### [HOW TO COMPLETE THIS TASK]
Arrange the lines of the listing, from its beginning through the line containing "ครับ ผมเป็นคาริสม่าของ POW", inclusive, as a Markdown table with the columns Row and Line. Give each line a row number and omit any blank lines.

□ □ □ □ □ □ □

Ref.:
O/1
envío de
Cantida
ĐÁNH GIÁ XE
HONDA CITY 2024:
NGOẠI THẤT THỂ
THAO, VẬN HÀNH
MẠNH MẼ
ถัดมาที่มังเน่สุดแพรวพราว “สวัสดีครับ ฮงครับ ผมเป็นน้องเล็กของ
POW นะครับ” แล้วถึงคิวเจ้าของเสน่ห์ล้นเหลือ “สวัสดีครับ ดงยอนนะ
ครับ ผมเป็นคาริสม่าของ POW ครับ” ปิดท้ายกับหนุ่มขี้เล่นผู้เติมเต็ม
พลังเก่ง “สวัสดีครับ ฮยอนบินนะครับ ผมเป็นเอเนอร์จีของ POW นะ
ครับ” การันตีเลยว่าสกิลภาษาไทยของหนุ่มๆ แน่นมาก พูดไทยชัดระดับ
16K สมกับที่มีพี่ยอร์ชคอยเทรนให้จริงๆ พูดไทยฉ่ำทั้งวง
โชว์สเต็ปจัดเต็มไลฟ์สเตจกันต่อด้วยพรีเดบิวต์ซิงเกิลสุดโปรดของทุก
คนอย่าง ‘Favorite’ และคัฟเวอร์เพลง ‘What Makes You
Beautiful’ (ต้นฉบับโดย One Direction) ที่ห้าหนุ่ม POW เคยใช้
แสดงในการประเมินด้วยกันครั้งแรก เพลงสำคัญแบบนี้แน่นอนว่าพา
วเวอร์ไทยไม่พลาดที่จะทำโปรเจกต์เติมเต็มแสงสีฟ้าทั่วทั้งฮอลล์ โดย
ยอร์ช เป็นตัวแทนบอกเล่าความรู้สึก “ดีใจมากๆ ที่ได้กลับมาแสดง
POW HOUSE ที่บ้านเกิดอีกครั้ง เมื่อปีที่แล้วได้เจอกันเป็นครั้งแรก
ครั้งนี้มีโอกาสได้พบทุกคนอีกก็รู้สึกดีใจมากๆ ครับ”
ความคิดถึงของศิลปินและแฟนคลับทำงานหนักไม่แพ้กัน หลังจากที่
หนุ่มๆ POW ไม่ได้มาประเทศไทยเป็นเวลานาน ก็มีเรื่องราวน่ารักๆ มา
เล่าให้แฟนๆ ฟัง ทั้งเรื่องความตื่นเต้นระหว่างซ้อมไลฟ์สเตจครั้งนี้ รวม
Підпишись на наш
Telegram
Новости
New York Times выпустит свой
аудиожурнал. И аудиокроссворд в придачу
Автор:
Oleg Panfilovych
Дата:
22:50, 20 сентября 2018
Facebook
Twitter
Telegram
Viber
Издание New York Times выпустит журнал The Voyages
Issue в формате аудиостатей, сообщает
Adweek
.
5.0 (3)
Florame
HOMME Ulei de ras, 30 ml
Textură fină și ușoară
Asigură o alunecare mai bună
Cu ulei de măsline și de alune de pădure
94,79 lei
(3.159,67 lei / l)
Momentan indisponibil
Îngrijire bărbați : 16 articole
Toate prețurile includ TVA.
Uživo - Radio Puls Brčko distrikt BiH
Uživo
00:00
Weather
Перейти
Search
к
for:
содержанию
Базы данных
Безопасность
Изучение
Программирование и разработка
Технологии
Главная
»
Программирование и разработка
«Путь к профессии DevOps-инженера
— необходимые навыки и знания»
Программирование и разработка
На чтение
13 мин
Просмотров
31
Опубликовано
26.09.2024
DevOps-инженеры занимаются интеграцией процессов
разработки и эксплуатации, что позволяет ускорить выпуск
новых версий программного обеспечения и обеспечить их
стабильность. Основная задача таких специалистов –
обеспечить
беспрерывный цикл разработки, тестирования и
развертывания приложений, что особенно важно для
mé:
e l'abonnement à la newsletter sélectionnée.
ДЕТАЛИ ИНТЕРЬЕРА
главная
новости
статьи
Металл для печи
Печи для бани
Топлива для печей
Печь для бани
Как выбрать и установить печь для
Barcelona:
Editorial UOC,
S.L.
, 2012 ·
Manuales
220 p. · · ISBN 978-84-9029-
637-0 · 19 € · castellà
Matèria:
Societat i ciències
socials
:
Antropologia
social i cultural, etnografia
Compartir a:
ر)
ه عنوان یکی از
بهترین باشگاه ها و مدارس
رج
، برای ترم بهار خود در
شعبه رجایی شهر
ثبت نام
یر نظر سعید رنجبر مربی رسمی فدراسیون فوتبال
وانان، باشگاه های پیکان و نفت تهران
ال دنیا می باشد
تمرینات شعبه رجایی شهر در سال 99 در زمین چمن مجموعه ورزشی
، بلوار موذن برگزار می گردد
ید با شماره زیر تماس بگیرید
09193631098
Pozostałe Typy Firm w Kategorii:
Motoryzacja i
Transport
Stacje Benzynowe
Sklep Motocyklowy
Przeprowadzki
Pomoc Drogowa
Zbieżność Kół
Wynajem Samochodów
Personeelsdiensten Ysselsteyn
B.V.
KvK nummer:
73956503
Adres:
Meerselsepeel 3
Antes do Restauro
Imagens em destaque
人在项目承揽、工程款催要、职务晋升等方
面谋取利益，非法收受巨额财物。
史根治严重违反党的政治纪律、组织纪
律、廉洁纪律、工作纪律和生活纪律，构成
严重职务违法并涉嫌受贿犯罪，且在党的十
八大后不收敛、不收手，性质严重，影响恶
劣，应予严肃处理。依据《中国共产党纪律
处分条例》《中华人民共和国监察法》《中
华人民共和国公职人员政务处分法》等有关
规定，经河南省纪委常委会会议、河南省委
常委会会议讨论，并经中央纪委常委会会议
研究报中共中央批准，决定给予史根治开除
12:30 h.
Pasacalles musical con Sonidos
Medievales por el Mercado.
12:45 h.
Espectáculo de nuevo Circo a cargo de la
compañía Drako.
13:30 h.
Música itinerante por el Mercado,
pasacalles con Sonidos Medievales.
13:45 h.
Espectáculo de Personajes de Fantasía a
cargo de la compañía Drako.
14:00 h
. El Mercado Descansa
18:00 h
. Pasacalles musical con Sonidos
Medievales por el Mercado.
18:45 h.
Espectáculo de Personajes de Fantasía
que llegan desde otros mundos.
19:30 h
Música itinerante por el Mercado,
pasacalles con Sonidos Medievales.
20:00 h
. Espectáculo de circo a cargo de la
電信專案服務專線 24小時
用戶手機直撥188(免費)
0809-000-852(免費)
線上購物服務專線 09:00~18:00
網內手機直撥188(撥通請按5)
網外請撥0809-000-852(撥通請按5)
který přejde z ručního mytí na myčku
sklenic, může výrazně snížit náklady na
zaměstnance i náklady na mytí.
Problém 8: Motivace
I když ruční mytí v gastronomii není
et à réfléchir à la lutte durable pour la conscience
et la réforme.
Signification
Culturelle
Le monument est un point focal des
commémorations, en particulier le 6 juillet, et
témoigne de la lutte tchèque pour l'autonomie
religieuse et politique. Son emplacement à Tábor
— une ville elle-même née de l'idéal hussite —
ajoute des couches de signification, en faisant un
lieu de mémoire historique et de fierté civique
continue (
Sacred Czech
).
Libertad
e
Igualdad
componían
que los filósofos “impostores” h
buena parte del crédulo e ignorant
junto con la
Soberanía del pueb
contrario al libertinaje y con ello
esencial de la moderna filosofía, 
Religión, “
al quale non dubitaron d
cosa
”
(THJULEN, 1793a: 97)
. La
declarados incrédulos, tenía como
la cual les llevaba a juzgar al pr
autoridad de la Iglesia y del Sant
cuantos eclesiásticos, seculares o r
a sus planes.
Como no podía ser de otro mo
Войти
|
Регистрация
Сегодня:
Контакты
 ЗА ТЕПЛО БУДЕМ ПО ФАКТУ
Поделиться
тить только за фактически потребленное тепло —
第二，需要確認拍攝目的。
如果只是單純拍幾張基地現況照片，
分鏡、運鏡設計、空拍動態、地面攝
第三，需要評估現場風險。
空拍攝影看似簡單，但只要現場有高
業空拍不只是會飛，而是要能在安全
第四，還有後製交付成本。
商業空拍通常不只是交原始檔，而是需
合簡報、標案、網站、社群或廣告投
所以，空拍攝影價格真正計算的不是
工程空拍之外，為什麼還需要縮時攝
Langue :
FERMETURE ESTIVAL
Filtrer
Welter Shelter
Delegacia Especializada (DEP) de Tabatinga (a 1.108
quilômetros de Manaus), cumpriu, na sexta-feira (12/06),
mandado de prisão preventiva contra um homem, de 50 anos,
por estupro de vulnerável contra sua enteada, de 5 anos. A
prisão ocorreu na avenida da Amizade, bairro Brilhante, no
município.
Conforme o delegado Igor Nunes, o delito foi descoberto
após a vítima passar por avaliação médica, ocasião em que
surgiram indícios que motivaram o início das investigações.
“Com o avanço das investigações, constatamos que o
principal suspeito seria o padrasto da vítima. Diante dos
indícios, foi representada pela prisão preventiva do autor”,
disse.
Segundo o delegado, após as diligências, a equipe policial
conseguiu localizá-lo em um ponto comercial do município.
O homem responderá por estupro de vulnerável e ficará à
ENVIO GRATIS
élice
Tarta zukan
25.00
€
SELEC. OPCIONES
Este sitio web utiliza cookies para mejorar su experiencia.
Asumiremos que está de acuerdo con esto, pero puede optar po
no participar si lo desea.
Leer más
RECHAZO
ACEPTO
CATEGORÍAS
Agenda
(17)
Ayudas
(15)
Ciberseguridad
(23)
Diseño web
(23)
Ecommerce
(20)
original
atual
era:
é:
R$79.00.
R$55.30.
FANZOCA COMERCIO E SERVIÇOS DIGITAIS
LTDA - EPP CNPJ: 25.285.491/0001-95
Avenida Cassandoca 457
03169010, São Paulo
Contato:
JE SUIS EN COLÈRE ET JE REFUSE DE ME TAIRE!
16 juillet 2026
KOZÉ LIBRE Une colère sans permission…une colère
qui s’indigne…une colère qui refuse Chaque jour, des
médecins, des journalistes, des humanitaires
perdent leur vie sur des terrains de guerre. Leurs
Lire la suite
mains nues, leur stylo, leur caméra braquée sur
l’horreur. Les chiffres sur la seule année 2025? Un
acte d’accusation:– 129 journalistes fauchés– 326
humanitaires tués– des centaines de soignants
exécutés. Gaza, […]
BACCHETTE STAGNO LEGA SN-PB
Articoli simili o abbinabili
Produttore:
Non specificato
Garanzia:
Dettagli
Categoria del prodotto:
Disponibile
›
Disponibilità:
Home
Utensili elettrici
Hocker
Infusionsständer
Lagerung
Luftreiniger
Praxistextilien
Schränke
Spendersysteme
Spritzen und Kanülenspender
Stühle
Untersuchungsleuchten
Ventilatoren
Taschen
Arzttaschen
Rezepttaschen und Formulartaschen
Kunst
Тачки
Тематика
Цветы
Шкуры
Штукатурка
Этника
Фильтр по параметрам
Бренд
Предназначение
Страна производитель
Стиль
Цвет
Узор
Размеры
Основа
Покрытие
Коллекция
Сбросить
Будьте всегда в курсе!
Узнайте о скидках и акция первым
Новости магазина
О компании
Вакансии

□ □ □ □ □ □ □

### [RESPONSE TO THE TASK]
| Row | Line |
|---|---|
| 1 | Ref.: |
| 2 | O/1 |
| 3 | envío de |
| 4 | Cantida |
| 5 | ĐÁNH GIÁ XE |
| 6 | HONDA CITY 2024: |
| 7 | NGOẠI THẤT THỂ |
| 8 | THAO, VẬN HÀNH |
| 9 | MẠNH MẼ |
| 10 | ถัดมาที่มังเน่สุดแพรวพราว “สวัสดีครับ ฮงครับ ผมเป็นน้องเล็กของ |
| 11 | POW นะครับ” แล้วถึงคิวเจ้าของเสน่ห์ล้นเหลือ “สวัสดีครับ ดงยอนนะ |
| 12 | ครับ ผมเป็นคาริสม่าของ POW ครับ” ปิดท้ายกับหนุ่มขี้เล่นผู้เติมเต็ม |